Guest editorial Sunday 23 January 2011: Liberation Ltd.
Irwin Brown of the Socialist Health Association recaps key points on liberation, as seen through the prism of the new Bill
The long-delayed Bill has finally been published - although the Explanatory Notes are still absent.
Two things appear obvious.
First is that it is mostly about creating a regulated market; a very different type of NHS to the one we have now.
Second is just how extensive and pervasive are the powers of the Secretary of State to directly or indirectly interfere in just about every aspect of the system – using secondary legislation; exactly the opposite of the rhetoric which implied a “liberation”.
The ability of the SoS to intervene is hardly a model for liberation, but the powers are there to stop anyone doing anything to prevent the smooth introduction and operation of the market. It gives a route for the Treasury to step in if it gets too nervous. It will (paradoxically) also allow the SoS intervention to prevent unpopular decisions close to election!
The Bill is based on ideology, not evidence; based on the conviction that free markets are the best way to drive innovation, efficiency and deliver quality services.
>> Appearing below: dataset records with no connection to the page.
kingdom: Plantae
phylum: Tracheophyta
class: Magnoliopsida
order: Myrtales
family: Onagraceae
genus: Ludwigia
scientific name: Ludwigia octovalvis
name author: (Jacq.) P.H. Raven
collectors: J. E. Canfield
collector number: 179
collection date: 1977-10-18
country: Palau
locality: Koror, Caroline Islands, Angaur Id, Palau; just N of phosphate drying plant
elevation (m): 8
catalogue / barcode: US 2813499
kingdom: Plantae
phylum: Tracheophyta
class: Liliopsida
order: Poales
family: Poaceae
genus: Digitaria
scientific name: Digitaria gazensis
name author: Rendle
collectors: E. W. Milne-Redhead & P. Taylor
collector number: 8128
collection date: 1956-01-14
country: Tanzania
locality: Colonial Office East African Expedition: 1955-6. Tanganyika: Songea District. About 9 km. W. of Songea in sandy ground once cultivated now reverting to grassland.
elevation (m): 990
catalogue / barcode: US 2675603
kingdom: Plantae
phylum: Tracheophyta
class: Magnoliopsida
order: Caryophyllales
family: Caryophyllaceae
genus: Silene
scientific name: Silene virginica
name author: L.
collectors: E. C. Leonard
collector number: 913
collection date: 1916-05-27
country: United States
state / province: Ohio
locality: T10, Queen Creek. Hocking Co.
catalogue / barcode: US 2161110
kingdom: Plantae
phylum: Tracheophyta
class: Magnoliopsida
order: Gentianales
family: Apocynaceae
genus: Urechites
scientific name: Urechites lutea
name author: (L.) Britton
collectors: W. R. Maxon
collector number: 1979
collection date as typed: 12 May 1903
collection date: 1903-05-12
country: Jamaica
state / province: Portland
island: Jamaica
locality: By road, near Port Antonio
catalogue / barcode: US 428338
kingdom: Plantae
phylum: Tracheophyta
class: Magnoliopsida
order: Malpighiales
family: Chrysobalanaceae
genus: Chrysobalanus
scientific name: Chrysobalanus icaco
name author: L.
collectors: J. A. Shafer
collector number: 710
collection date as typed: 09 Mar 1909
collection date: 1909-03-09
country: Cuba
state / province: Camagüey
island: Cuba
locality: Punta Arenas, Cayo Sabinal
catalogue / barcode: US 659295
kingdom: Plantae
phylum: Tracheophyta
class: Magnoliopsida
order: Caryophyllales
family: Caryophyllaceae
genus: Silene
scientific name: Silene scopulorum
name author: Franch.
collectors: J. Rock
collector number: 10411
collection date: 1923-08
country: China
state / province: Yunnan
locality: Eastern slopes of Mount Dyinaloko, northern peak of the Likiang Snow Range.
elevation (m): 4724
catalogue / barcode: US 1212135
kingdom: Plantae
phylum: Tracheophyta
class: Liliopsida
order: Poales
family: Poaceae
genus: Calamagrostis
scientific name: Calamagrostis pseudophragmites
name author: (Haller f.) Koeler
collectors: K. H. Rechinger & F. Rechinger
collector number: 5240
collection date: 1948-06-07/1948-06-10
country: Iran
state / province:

The reasons why markets have limited applicability in healthcare and the dangers to patients of allowing competition through price have been ignored.
To make the market free, the key levers are:
- choice by patients, to be exercised at every stage of their treatment (and eventually having the money or vouchers);
- plural providers for every service all available to be chosen;
- and a variable price to be paid to the provider of the service.
In time, all NHS services will be like eyes and teeth are today. You take your prescription to any licensed provider, get treated, pay what you have to (or sign some demeaning form because you are exempt) and the provider sends an invoice to some central payments mechanism. No planning, no commissioning, no public or patient involvement, no NHS-badged providers are necessary.
That is the future.
Although these reforms are contrary to previous policy positions taken by the Lib Dems, their votes will ensure the Bill gets through the Commons. A real fight will ensue in the Lords but in the end the Coalition will get its Bill. And this has to be a plan for at least two terms in government, the second without the padding of the LibDems.
We must assume they will appoint people into all the key positions to ensure we have a very aggressive set of regulators and that the powers available will be used early and hard to force through establishing the ‘any willing provider’ model.
Nonetheless, there are some very powerful forces they choose to ignore that will make achieving their vision for a free market quite hard.
As everyone keeps telling LaLa, the need to deliver Nicholson’s Challenge which is The most imprtant challenge facing the NHS - and these reforms make it harder.
Establishing an effective market, even if that is possible, will take a generation. Signs of financial problems during this year may slow down the transfer of power to the new institutions.
It is also paradoxical that aside from the usual few evangelists, most GPs are very wary about opening up provision of all services to competition – more so than PCTs are / were. They see it as a vey real threat to their position of quasi-monopoly over aspects of primary care.
Proper investigation shows that in fact, large parts of the NHS are very difficult to open up to any kind of competition of the kind the Bill requires; emergency care, care of the elderly or of any patient with multiple conditions come to mind.
There are some natural monopolies, some services with very few providers and some where establishing a long-term relationship with a single provider has great value. Some have suggested that at best 20% of NHS expenditure is really open to genuine competition - and that in fact, much of that has already taken place, like cold surgery.
There are good reasons to believe that reform is most needed in primary care. Making the changes to move care out of expensive secondary care is the requirement. But that is not brought about by competition between providers at all, it requires developing new types of services, and the AWP model adds nothing useful.
Integration and collaboration between providers along the patient pathway offer the best opportunities - but these don’t fit into the market model.
There aren’t legions of alternative providers out there waiting to step in, with all the risks that implies; they might instead just be sub-contractors to NHS providers like the FTs. There are those ready to take the easy pickings, but that does not go very far into the vast range and complexity of what the NHS delivers.
Foundations of success or failure?
What happens with the Foundation Trusts, once they become the default provider model for all services, will be very influential. So far, the independent and autonomous FTs have not really taken off as innovators and mostly they have consolidated rather than set out to compete and expand.
Monitor’s own study showed FTs, once approved, did not progress any faster than established trusts. As the ability to vary prices comes into play, will FTs start to fight each other or will there simply be an unwritten truce, respecting established boundaries?
All this may mean that the reforms will be introduced slowly and the NHS will gradually adapt, having first sorted out its financial issues as best it can.
The danger that everyone keeps pointing out is that forcing the pace of reform will divert focus and managerial attention away from patient care. That could be the route to the disaster of which so many are warning.